Every board comes with a base BSP (Board Support Package) from the manufacturers. However, in most cases, different levels of customization must meet the strict application requirements in real-life scenarios. Thus implicitly demanding the development
of a custom BSP.
This article will cover the main aspects of the BSP development process when creating custom BSPs for embedded systems.
Main BSP Development Steps
The development process of a BSP starts with the hardware and the Operating System that is supposed to be used on the given embedded platform. In general, choosing a hardware platform depends on the application’s needs and the target OS that needs to run on it.
There are two main categories of the OS ecosystem for embedded applications: UNIX Like Operating systems and Real-Time Operating Systems. The BSP development process highly depends on the target OS. There are as well few main steps in the development process that are common for both types of operating systems:
Choosing the OS Open-Source vs Proprietary
The OS is chosen depending on specific requirements for the application at hand. This choice is motivated by considerations as varied as safety-relevant vs non-safety-relevant applications, required certifications for the system, real-time requirements, and application software stacks that need to run under the OS, etc.
Bootloader & Boot scheme Development
Irrespective of the chosen OS, the bootloader does the first initialization of the system. In general, depending on the chosen OS, a Bootloader will have a customization starting from scratch or from an Open-Source implementation. In addition to the development and configuration of the individual Bootloaders for each boot stage, it’s necessary to implement the boot scheme/strategy, such that the system can boot up according to strict application requirements and be in sync with other SoC or cores present on the same Board/SoC.

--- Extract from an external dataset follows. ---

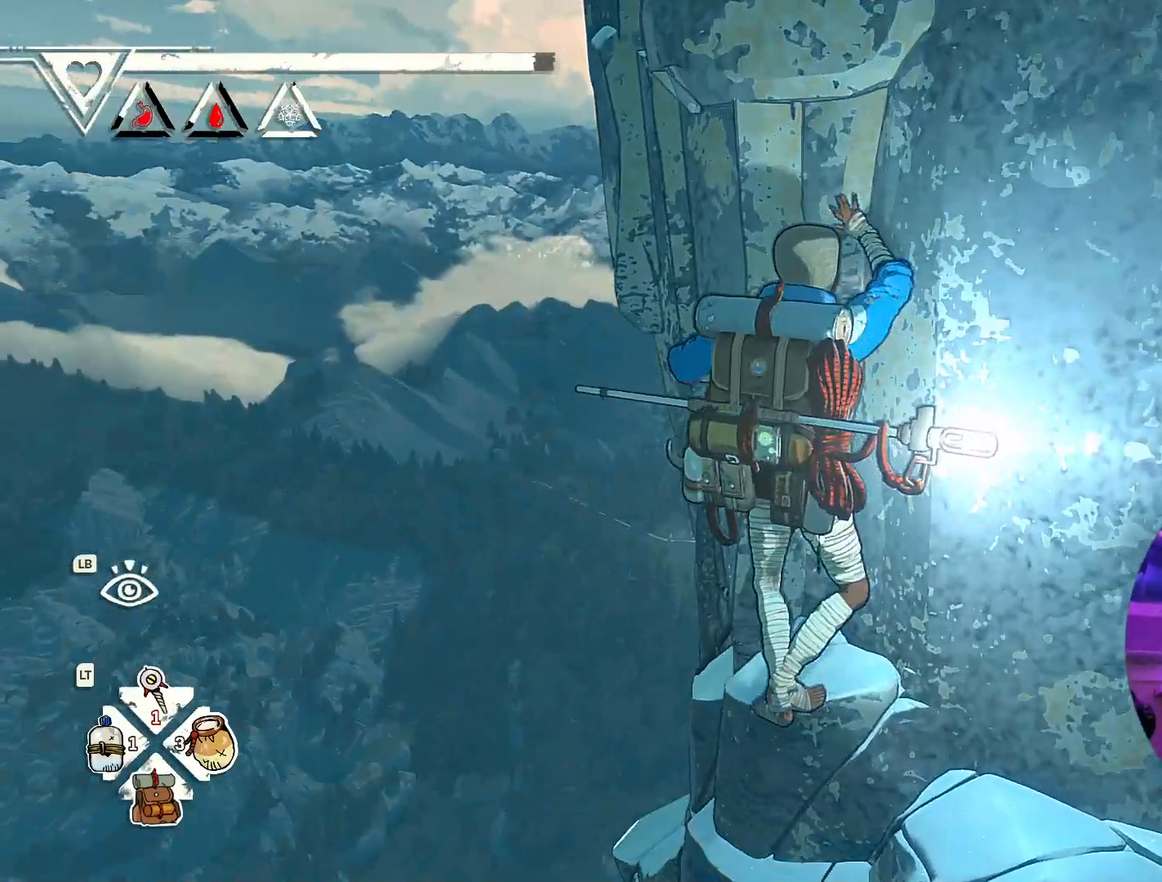
{"buttons": [], "left_stick": "center", "right_stick": "down-right", "events": [[183, "right_stick", "down"], [250, "right_stick", "down-right"]]}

Depending on the chosen OS, there are different techniques to abstract/describe the hardware/SoC on which the OS is running, such that the kernel of the OS can work with an abstract description of the hardware components – peripherals CPU cores, hardware accelerators, interrupt lines, etc. For Unix Like Operating Systems such as VxWorks, Linux, etc. there is the tree structure data format – Device Tree. It describes the hardware in a binary blob-compilable format. Also, the Kernel loads it at boot time. Although not so popular in applications with RTOSs, Device Tree starts to gain popularity with Real-Time Operating Systems. Other common hardware abstraction methods for hardware in RTOS applications include writing standardized C routines that have good documentation.
The specification/documentation of the various APIs acts as a to-do list for developers that implement the hardware abstraction layers. We can use it later on, in the upper kernel layers/device drivers. Many silicon vendors implement a widespread specification is the Common Microcontroller Software Interface Standard (CMSIS).
Device Driver Development
After the bootloader and the low-level hardware abstractions are ready, the OS can start to boot on the custom platform. Now the Kernel customization development can start. New functionality is added in terms of device drivers such that the various OS software stacks can be reliably interfaced with the various hardware peripherals, on-chip hardware accelerators, etc. As well as customization for existing drivers, depending on the type of OS Opensource vs proprietary, the amount of work will be centered around customization of existing opensource drivers or development of new ones from scratch based on guidelines and sample drivers from the OS supplier.
OS Stacks Development & Integration
For the OS to be able to reliably provide the application services the needed functionalities in terms of hardware and software resources, various software stacks such as networking, USB, video, audio, etc. we need to integrate or further develop such that they met the requirements of the application at hand. Most OS’es, proprietary, and Open-Source have already well-tested standard software stacks that can provide required functionalities for the application layer. The only needs in terms of custom development are isolated customization and integration work, such that only the required components are integrated and properly configured according to the needs of the overall application.
Root File System Customization
Embedded applications rely in general on a whole suite of tools that are necessary along with them such that they can reliably provide the needed functionalities. Thus, is demanding that the rotfs have custom configuration in order to include the various packages that the application needs.
As any custom development, the developed BSP also needs testing and benchmarking according to the specific application KPIs. That way the overall software platform has a solid foundation on which it can function properly at the expected performance. To reliably perform all the tests, we need to set up the infrastructure in such a way that tests from unit to system test can be developed and integrated on a continuous integration pipeline.
In conclusion, the development of a custom Board Support Package is complex development work. It is highly dependent on the type of OS and the underlying characteristics of the hardware. Also, it depends on the application that will run on top of the OS. It dictates the features that need development at both the kernel/BSP level and OS Middleware level.